> [Stated goal 1]
Report each line in the records that includes the string "major".

* START Text segment *

On Voting Rights, Justices Get an Earful From Their ‘Friends’

Briefs filed with the Supreme Court tell stories of disenfranchisement, from American Indians to African Americans — and make the states’ rights case against voter protections.

 

By Andrew Cohen

 

In a little more than three weeks, the justices of the United States Supreme Court will hear oral argument in a case about the constitutionality of the Voting Rights Act, the venerated federal law that for the past 48 years has helped eased the sting of official discrimination in the exercise of the most important of all civil rights — the right to vote. It’s the Voting Rights Act that has stopped bigoted state and local officials from ginning up new literacy tests or poll taxes. It’s the Voting Rights Act that has forced cynical legislators to limit (somewhat, anyway limit the scope of their racial gerrymandering.

 

In Shelby County v. Holder, the court has been asked by an aggrieved Alabama county to strike down Section 5 of the statute, the provision which requires certain jurisdictions (like those in Alabama) with long patterns and practices of discrimination in voting to “pre-clear” with the Justice Department their proposed changes to voting laws. It’s a vitally important case for many reasons — not least of which that the court’s conservatives appear poised to strike down the statute just months after it was invoked, successfully and often, in the 2012 election cycle to protect the vote for millions of Americans.

 

I will have much more to say about the merits of the case later this month. For now, I just want to briefly point out the remarkable array of “friends of the court” briefs which have been filed at the Supreme Court by individuals and organizations who have come to believe that they have a stake in the outcome of the case. So far, the American Bar Association’s website lists 26 such briefs, and so does Scotusblog, but there already are many more, and if you have nothing better to do for the next few hours, some of them are worthy of a closer look. If you don’t have the time, or the inclination, here are some of the highlights.

 

1. Remember Representative F. James Sensenbrenner? If you do, it’s probably because you either loved or hated him in the role of manager of the House of Representatives during the relentless Republican pursuit of the impeachment of President Bill Clinton. But did you know that Rep. Sensenbrenner, the Wisconsin Republican, has long played a critical role in helping to ensure civil rights for minority voters? I didn’t know that until I started studying the history of the Voting Rights. Here’s the lead graph from his punchy “friends of the court” brief:

 

The 2006 authorization of Section 5 of the VRA continues the work of guaranteeing minority citizens the right to participate fully in the electoral process. That reauthorization is a model exercise of Congress’ unique ability to legislate in complex areas. The overwhelming, bipartisan decision to reauthorized the VRA, which drew support from covered and non-covered jurisdictions alike, should be upheld by this Court under any standard.

* END Text segment *

> [Stated goal 2]
Pick up the article above on the Voting Rights Act case and keep writing from its last sentence.

* START The input *

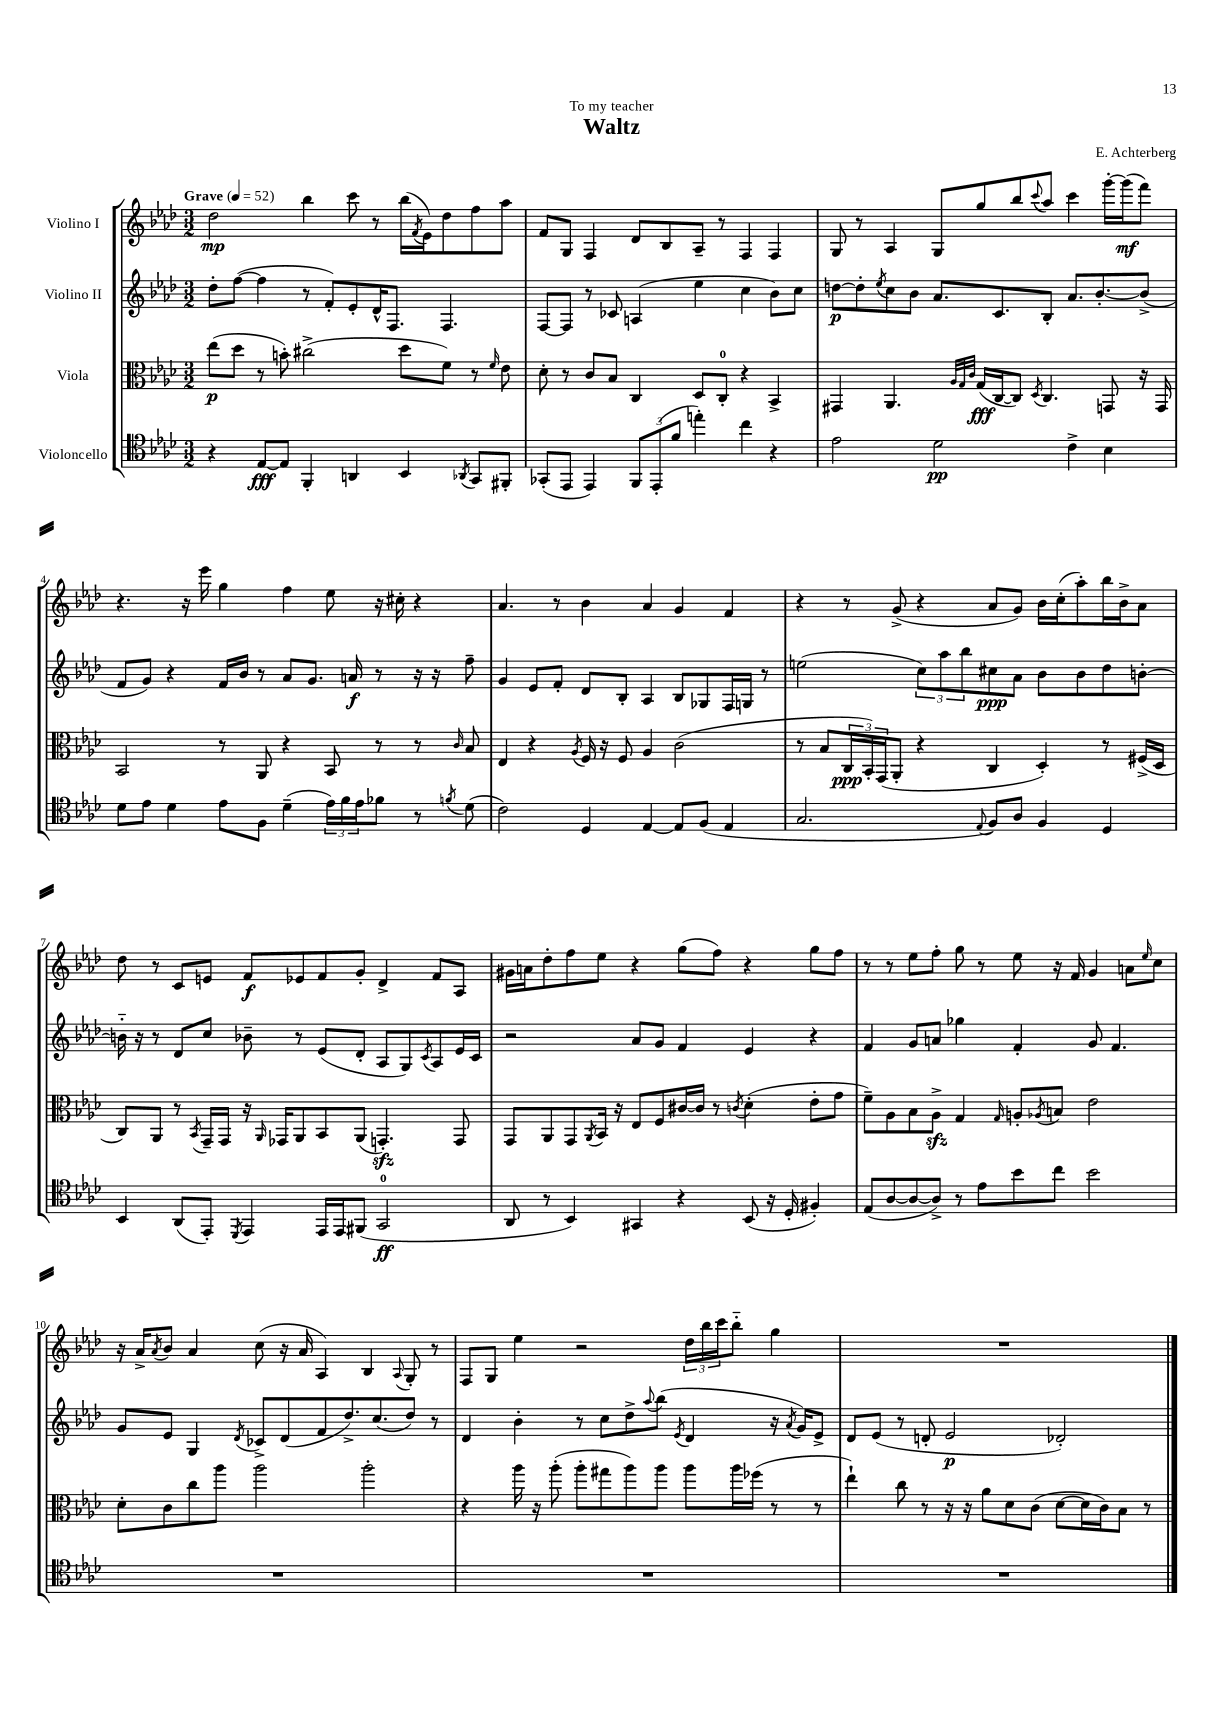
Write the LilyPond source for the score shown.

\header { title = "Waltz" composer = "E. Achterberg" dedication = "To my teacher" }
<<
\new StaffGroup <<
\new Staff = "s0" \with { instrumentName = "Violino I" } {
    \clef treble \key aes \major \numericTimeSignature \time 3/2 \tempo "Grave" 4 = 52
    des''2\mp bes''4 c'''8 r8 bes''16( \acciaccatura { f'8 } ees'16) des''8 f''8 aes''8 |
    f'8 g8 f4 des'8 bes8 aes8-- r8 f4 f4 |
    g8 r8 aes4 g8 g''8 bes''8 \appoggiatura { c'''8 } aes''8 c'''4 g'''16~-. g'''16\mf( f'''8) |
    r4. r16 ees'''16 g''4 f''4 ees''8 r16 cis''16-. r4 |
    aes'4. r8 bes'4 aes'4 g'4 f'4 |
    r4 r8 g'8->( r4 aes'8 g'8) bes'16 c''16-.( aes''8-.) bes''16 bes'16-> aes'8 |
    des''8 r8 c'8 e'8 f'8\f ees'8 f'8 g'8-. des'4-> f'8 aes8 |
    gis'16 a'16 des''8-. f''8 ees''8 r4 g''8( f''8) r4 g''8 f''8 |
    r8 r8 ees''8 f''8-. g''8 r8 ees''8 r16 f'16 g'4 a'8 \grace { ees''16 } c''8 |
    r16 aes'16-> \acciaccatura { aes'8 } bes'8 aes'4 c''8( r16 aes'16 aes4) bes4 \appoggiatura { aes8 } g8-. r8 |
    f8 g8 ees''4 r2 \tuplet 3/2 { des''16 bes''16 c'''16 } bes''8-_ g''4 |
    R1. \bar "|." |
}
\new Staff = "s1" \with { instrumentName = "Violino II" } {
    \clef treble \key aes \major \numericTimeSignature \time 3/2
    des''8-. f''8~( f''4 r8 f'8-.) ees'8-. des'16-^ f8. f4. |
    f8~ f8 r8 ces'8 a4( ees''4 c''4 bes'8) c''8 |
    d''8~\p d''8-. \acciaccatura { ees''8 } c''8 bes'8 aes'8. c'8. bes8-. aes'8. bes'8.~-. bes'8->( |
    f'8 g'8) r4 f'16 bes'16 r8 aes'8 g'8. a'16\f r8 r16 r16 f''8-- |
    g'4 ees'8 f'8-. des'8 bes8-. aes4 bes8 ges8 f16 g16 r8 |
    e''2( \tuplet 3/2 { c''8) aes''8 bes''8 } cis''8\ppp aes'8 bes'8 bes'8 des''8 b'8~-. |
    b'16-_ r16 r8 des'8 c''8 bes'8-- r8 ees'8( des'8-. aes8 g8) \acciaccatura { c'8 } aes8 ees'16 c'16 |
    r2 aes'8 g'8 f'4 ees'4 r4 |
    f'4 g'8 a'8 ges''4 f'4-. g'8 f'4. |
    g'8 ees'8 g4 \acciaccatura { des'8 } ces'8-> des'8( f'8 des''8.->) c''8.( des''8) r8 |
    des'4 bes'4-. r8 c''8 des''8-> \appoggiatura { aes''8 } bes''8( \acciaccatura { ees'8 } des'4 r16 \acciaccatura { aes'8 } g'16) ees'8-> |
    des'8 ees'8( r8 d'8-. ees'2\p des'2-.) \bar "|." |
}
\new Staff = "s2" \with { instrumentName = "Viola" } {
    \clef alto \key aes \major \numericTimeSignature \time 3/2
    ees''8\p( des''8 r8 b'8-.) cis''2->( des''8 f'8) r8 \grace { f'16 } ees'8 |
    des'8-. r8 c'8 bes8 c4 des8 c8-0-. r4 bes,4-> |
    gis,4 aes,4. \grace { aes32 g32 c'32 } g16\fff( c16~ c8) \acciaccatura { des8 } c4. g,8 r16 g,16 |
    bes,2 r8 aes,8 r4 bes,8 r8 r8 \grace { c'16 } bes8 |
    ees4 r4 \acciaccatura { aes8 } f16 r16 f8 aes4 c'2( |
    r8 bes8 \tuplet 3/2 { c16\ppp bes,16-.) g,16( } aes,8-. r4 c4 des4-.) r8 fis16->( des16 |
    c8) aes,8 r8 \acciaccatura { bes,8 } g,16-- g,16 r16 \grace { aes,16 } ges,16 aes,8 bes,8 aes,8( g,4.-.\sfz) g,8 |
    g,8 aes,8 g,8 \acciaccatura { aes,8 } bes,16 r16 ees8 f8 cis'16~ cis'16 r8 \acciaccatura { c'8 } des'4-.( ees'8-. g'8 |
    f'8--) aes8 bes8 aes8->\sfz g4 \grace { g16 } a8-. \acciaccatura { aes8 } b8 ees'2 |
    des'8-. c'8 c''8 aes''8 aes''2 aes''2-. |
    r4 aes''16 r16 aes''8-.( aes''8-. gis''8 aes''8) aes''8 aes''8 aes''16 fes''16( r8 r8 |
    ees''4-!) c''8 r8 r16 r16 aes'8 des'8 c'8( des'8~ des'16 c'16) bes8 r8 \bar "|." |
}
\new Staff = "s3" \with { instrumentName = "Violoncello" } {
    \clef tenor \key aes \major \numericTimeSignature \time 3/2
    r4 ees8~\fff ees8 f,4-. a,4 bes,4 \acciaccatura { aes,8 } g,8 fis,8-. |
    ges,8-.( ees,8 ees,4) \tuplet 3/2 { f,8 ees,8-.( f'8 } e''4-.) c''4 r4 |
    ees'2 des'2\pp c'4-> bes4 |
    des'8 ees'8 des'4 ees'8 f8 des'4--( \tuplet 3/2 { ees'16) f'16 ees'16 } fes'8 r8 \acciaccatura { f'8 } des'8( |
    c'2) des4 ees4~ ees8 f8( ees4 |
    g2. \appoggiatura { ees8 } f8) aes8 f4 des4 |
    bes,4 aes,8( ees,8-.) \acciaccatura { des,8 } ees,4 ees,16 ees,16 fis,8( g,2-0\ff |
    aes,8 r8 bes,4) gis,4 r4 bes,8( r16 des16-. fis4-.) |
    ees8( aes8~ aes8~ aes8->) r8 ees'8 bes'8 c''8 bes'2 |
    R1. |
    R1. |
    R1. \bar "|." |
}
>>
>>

* END The input *

> [Result 1]
    \clef treble \key aes \major \numericTimeSignature \time 3/2 \tempo "Grave" 4 = 52
    \clef treble \key aes \major \numericTimeSignature \time 3/2
    \clef alto \key aes \major \numericTimeSignature \time 3/2
    \clef tenor \key aes \major \numericTimeSignature \time 3/2

> [Result 2]
The extensive record before Congress demonstrates the VRA’s success in rolling back a century of disenfranchisement. But it also demonstrates the continued need for Section 5 to block covered jurisdictions’ implementation of new discriminatory voting rules. Congress responded by tailoring the act to respect states’ independence and to ensure that the VRA imposes no unnecessary burdens.

 

2. To the folks at the Cato Institute, who pride themselves on their devotion to “individual liberty,” Section 5 of the Voting Rights Act deprives officials in states like Alabama of the liberty to be free from the yoke of federal judges enforcing the law to protect minority rights. To Cato, the Voting Rights Act is discriminatory against whites, depriving them of their constitutional right to be treated “equally under the law.” Citing Justice Clarence Thomas, so far the only current justice to declare the VRA unconstitutional, here’s how Cato’s brief begins:

 

“The historic accomplishments of the Voting Right Act are undeniable” (citation omitted). Its modern application, however, is problematic to say the least. Sections 2 and 5 conflict with each other, the Fourteenth and Fifteenth Amendments, and with the orderly implementation of fair elections. Jurisdictions covered by Section 5 are constantly subject to utterly predictable litigation, the outcome of which is often dependent on judges’ views o how to satisfy both Section 5’s race-conscious mandates and the Constitution’s command to treat people equally under the law. These tensions — constitutional, statutory and practical — undermine the VRA’s legacy of vindicating the voting rights of all citizens. …

 

All of this mess stems from the presumption that election laws in certain places are illegal until proven otherwise, But three generations of federal intrusion have been more than enough to kill Jim Crow.

 

3. Don’t declare ol’ Jim dead quite yet, argues the Brennan Center for Justice. Their brief focuses extensively on the history of the racial discrimination in voting practices and how lawmakers sought to address it nearly 150 years ago. It’s hard to read the passage below (or the rest of this good brief) without remembering the partisan voter suppression efforts we saw during the last election cycle, and how many of those efforts were blocked by the invocation of the Voting Rights Act. From the brief :

 

History shows that restricting Congress’ Fifteenth Amendment power would pose significant risks, and that gains in voting rights are fragile and tenuous. The Framers of the Fifteen Amendment “fully realizations that enfranchisement required practical safeguards against evasions of the law and retrogression.

 

One of the central lessons o the Reconstruction Era is that “revolutions and advances in popular rights and democratic rights can be reversed; that enormous gains can be lost and jeopardized, eroded or diluted, and abridged in spite of the enormous cost that those advances have made. Declaring Sections 4(b) and 5 of the Voting Rights Act to be beyond Congress’ Fifteenth Amendment enforcement powers would ignore the lessons of history and weaken the essential constitutional guarantee that Congress has sought to enforce.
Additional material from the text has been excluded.